Exercise.
Copy out word for word the lines of the entries, beginning at the line that has "Скамья Стэнхамн" and going through the last line of the entries.

•••

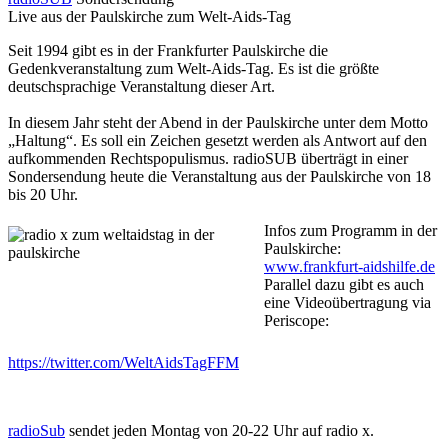
Live aus der Paulskirche zum Welt-Aids-Tag
Seit 1994 gibt es in der Frankfurter Paulskirche die
Gedenkveranstaltung zum Welt-Aids-Tag. Es ist die größte
deutschsprachige Veranstaltung dieser Art.
In diesem Jahr steht der Abend in der Paulskirche unter dem Motto
„Haltung“. Es soll ein Zeichen gesetzt werden als Antwort auf den
aufkommenden Rechtspopulismus. radioSUB überträgt in einer
Sondersendung heute die Veranstaltung aus der Paulskirche von 18
bis 20 Uhr.
Infos zum Programm in der
Paulskirche:
www.frankfurt-aidshilfe.de
Parallel dazu gibt es auch
eine Videoübertragung via
Periscope:
https://twitter.com/WeltAidsTagFFM
radioSub
sendet jeden Montag von 20-22 Uhr auf radio x.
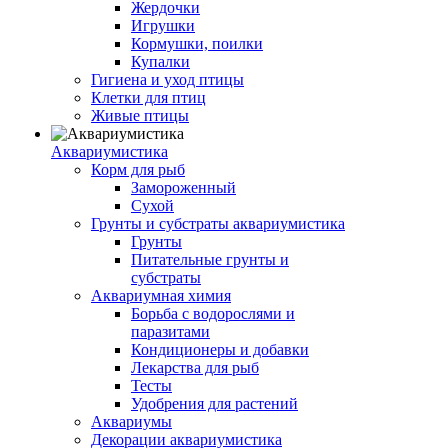
Жердочки
Игрушки
Кормушки, поилки
Купалки
Гигиена и уход птицы
Клетки для птиц
Живые птицы
Аквариумистика
Корм для рыб
Замороженный
Сухой
Грунты и субстраты аквариумистика
Грунты
Питательные грунты и
субстраты
Аквариумная химия
Борьба с водорослями и
паразитами
Кондиционеры и добавки
Лекарства для рыб
Тесты
Удобрения для растений
Аквариумы
Декорации аквариумистика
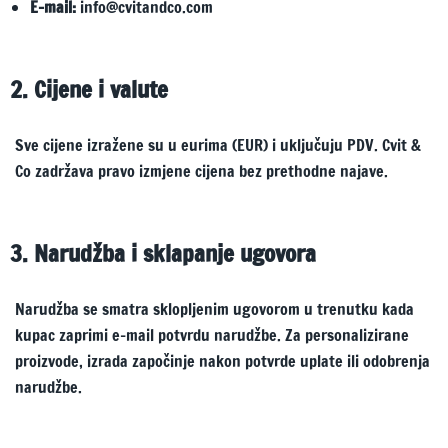
E-mail:
info@cvitandco.com
2. Cijene i valute
Sve cijene izražene su u eurima (EUR) i uključuju PDV. Cvit &
Co zadržava pravo izmjene cijena bez prethodne najave.
3. Narudžba i sklapanje ugovora
Narudžba se smatra sklopljenim ugovorom u trenutku kada
kupac zaprimi e-mail potvrdu narudžbe. Za personalizirane
proizvode, izrada započinje nakon potvrde uplate ili odobrenja
narudžbe.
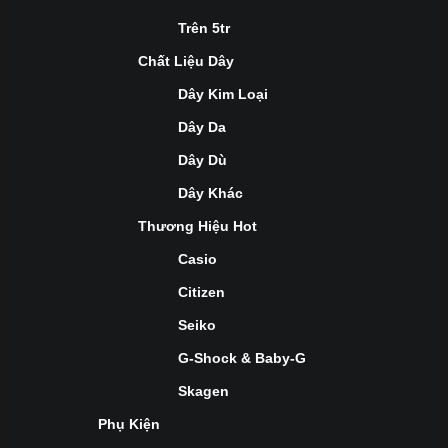
Trên 5tr
Chất Liệu Dây
Dây Kim Loại
Dây Da
Dây Dù
Dây Khác
Thương Hiệu Hot
Casio
Citizen
Seiko
G-Shock & Baby-G
Skagen
Phụ Kiện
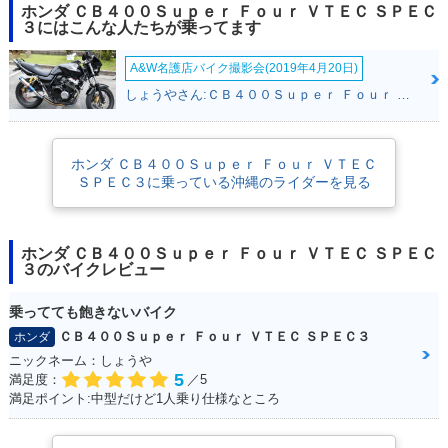
2018年 CB400 SU
2018年 CB400 SU
2016年 CB400 SU
ホンダ ＣＢ４００Ｓｕｐｅｒ Ｆｏｕｒ ＶＴＥＣ ＳＰＥＣ
PER FOUR HYPER
PER FOUR HYPER
PER FOUR HYPER
３にはこんな人たちが乗ってます
VTEC Revo ABS・
VTEC Revo・マイ
VTEC Revo Specia
マイナーチェンジ
ナーチェンジ
l Edition・特別・限
定仕様
A&W名護店バイク撮影会(2019年4月20日)
しょうやさん:ＣＢ４００Ｓｕｐｅｒ Ｆｏｕｒ ＶＴＥＣ ＳＰＥＣ３(ホンダ)
ホンダ ＣＢ４００Ｓｕｐｅｒ Ｆｏｕｒ ＶＴＥＣ
ＳＰＥＣ３に乗っている沖縄のライダーを見る
2016年 CB400 SU
2016年 CB400 SU
2016年 CB400 SU
PER FOUR HYPER
PER FOUR HYPER
PER FOUR HYPER
VTEC Revo ABS E
VTEC Revo ABS・
VTEC Revo・カラ
ホンダ ＣＢ４００Ｓｕｐｅｒ Ｆｏｕｒ ＶＴＥＣ ＳＰＥＣ
Package・カラーチ
カラーチェンジ
ーチェンジ
３のバイクレビュー
ェンジ
乗ってても飽きないバイク
ＣＢ４００Ｓｕｐｅｒ Ｆｏｕｒ ＶＴＥＣ ＳＰＥＣ３
ホンダ
ニックネーム：しょうや
5
満足度：
／5
満足ポイント:中型だけど1人乗り仕様なところ
2015年 CB400 SU
2014年 CB400 SU
2014年 CB400 SU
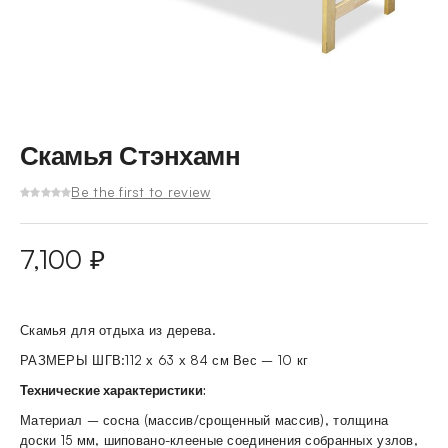
Скамья Стэнхамн
Be the first to review
7,100
₽
Скамья для отдыха из дерева.
РАЗМЕРЫ ШГВ:112 х 63 х 84 см Вес – 10 кг
Технические характеристики:
Материал – сосна (массив/срощенный массив), толщина
доски 15 мм, шиповано-клееные соединения собранных узлов,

•••

Response to the task.
Скамья Стэнхамн
Be the first to review
7,100
₽
Скамья для отдыха из дерева.
РАЗМЕРЫ ШГВ:112 х 63 х 84 см Вес – 10 кг
Технические характеристики:
Материал – сосна (массив/срощенный массив), толщина
доски 15 мм, шиповано-клееные соединения собранных узлов,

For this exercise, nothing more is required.